Tussen al die grote namen is er ook plek voor jong talent dat middels schrijfwedstrijden en de uitreiking van stipendia bij het festival wordt betrokken. Op de vrijdagavond gaven de redacteuren Jasper Henderson (Lebowski) en Jelte Nieuwenhuis (Atlas Contact) uitleg over het juryproces voor de CJP en de ILFU schrijfwedstrijd. En passant bespraken ze gelijk de rol van de redacteur: die is als een verloskundige en als mee puffen niet afdoende is biedt een beetje wrikken uitkomst. Dat beeld maakt nieuwsgierig naar de begeleiding die de winnaars van de C.C.S. Crone stipendia krijgen. Een deel van de winnaars is al op dreef. Zo had Gerda Blees haar uitgever al voorgesteld om gelijktijdig met een verhalen- en een dichtbundel te debuteren, maar dat ging niet door. Met het stipendium werkt ze nu verder aan haar dichtbundel. Winnaar Tom Hofland vertrekt naar een subtropisch land en heeft de jury belooft elke dag een pagina uit het manuscript te mailen vanuit z’n hangmat. Patrick Pauw, die al eens een jaar met salafisten optrok zal het voor zijn nieuwe boek dichter bij huis zoeken.
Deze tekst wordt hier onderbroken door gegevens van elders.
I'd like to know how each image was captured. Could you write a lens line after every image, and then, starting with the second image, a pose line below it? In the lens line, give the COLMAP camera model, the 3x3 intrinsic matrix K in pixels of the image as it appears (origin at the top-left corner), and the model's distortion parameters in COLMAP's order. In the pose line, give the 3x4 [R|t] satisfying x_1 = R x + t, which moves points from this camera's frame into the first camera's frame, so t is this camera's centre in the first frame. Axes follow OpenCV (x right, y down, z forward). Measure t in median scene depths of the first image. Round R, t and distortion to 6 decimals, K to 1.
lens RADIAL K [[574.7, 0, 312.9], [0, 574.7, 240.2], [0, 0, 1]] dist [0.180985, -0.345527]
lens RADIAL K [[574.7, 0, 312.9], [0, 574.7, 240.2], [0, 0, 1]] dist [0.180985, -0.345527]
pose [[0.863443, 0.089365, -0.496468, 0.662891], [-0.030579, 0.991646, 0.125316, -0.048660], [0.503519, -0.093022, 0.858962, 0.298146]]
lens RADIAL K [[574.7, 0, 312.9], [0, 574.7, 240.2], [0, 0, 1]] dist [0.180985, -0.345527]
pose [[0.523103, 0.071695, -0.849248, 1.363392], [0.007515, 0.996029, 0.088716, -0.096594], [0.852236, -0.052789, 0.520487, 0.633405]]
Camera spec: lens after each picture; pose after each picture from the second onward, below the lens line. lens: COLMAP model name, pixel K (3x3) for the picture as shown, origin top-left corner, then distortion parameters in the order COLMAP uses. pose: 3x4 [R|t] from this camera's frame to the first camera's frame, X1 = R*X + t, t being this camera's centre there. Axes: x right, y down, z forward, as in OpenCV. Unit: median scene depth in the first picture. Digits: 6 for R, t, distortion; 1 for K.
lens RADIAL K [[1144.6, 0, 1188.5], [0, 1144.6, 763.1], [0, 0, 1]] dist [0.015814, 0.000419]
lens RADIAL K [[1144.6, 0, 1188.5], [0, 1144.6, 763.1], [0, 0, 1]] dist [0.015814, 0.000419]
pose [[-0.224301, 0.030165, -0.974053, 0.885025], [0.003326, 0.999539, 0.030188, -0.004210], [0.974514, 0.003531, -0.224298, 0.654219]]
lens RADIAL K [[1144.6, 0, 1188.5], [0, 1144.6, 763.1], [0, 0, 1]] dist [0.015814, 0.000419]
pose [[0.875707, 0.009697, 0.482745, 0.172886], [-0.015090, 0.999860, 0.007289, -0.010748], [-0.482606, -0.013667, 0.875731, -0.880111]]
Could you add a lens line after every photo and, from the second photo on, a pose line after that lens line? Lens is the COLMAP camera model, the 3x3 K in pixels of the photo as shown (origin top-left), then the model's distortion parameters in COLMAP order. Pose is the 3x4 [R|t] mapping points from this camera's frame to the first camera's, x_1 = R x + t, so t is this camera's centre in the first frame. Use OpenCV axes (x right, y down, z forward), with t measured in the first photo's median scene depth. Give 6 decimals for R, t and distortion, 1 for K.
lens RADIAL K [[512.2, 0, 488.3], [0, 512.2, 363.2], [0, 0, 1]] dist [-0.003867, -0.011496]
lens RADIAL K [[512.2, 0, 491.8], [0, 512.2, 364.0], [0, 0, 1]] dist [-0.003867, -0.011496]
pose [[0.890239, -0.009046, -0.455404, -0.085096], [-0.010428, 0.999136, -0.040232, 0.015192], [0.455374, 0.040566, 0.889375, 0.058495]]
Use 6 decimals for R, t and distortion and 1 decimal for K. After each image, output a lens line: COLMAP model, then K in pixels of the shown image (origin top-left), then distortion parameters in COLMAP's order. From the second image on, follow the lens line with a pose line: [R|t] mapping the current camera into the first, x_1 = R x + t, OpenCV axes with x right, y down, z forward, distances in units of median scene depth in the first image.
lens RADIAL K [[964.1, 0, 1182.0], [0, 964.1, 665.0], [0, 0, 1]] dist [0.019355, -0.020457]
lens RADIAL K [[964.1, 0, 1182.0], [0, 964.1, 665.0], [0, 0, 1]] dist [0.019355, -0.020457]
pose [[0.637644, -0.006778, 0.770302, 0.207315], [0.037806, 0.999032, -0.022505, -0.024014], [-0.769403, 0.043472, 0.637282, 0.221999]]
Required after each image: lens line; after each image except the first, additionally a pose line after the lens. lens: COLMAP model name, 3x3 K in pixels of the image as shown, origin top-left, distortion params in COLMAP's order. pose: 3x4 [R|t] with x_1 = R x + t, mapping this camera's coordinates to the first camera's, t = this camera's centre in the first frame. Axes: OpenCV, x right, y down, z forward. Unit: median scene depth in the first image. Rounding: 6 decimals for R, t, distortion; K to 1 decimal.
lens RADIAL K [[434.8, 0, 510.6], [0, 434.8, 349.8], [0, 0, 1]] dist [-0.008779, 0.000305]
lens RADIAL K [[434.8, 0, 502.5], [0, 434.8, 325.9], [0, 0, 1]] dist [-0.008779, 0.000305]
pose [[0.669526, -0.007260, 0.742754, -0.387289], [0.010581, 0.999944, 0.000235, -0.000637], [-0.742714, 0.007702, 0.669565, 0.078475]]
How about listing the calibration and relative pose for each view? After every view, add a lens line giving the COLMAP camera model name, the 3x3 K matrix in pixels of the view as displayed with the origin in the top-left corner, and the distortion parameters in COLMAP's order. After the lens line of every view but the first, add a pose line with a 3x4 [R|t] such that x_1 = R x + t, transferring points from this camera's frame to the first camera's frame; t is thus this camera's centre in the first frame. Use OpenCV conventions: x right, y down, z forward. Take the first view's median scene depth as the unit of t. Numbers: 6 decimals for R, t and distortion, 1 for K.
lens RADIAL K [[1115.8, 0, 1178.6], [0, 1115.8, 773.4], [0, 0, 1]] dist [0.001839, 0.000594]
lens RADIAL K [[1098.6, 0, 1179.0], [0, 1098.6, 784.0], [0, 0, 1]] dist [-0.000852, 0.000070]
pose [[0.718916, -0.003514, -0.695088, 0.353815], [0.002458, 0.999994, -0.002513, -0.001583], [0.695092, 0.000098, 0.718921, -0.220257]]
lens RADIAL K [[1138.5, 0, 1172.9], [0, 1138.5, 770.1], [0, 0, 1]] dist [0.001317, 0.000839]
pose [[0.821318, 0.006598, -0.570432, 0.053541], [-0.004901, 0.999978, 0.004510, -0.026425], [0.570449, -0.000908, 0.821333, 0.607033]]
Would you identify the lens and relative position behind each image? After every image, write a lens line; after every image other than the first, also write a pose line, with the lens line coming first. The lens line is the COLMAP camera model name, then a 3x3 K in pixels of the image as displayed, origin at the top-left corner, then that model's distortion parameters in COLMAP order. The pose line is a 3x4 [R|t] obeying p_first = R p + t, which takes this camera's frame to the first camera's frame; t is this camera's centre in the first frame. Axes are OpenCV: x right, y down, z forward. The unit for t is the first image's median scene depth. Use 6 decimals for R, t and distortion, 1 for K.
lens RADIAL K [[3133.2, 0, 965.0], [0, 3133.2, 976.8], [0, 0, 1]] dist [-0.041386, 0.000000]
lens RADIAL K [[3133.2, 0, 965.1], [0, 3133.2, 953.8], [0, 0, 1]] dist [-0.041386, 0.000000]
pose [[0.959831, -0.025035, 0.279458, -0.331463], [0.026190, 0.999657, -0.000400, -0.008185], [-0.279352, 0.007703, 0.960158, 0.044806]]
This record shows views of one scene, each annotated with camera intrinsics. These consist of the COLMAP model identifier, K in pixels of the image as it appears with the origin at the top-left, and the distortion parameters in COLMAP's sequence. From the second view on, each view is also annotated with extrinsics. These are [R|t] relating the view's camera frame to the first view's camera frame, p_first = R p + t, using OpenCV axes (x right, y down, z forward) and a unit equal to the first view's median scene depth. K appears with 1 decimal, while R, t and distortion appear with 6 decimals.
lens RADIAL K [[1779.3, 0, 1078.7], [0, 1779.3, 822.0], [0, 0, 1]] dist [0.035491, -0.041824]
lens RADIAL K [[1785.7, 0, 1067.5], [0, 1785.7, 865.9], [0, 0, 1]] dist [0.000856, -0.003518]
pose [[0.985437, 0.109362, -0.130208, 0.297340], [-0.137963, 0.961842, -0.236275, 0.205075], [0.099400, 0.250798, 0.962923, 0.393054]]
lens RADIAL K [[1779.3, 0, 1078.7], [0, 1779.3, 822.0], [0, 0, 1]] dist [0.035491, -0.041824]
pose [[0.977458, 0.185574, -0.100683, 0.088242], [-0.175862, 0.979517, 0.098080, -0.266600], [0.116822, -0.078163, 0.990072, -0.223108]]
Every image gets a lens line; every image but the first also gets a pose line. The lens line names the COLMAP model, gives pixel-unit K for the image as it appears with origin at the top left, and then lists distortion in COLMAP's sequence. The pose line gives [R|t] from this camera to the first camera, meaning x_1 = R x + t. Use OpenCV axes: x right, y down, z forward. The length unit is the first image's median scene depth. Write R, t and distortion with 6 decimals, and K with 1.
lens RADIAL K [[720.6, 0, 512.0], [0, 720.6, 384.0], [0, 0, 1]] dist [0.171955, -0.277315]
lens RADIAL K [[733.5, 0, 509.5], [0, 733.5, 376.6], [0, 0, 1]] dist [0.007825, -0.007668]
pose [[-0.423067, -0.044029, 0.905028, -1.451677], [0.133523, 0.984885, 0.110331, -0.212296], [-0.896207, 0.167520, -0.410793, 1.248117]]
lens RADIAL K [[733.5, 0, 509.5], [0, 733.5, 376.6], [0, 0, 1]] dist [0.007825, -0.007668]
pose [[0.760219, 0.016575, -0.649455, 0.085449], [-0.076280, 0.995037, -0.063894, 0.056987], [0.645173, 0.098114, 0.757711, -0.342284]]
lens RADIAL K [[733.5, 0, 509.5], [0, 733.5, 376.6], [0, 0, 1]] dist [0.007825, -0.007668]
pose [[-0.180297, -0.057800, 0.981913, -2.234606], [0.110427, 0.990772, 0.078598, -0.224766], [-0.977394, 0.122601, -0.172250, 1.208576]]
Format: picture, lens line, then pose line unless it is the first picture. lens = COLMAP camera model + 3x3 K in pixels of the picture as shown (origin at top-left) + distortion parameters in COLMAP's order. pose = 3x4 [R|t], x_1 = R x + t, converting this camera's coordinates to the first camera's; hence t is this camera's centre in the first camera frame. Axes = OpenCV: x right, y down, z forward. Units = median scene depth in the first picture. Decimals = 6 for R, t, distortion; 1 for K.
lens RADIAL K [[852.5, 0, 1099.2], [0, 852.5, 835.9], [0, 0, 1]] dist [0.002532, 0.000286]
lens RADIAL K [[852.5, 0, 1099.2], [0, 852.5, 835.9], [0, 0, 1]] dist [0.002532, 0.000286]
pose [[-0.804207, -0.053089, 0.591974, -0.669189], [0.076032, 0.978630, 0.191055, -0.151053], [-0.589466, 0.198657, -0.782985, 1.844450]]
Wie na de lange avonden met een tas vol boeken de roltrap afging kwam een verdieping lager terecht bij een Biergarten en vraagt zich bij het zoeken naar de volgende trap weer af waar hij in godsnaam moet zijn. Het op het festival gepresenteerde Bidbook waarmee Utrecht zich kandidaat stelde voor de titel UNESCO City of Literature maakt in elk geval duidelijk dat we ook de komende jaren voor het ILFU in TivoliVredenburg moeten zijn.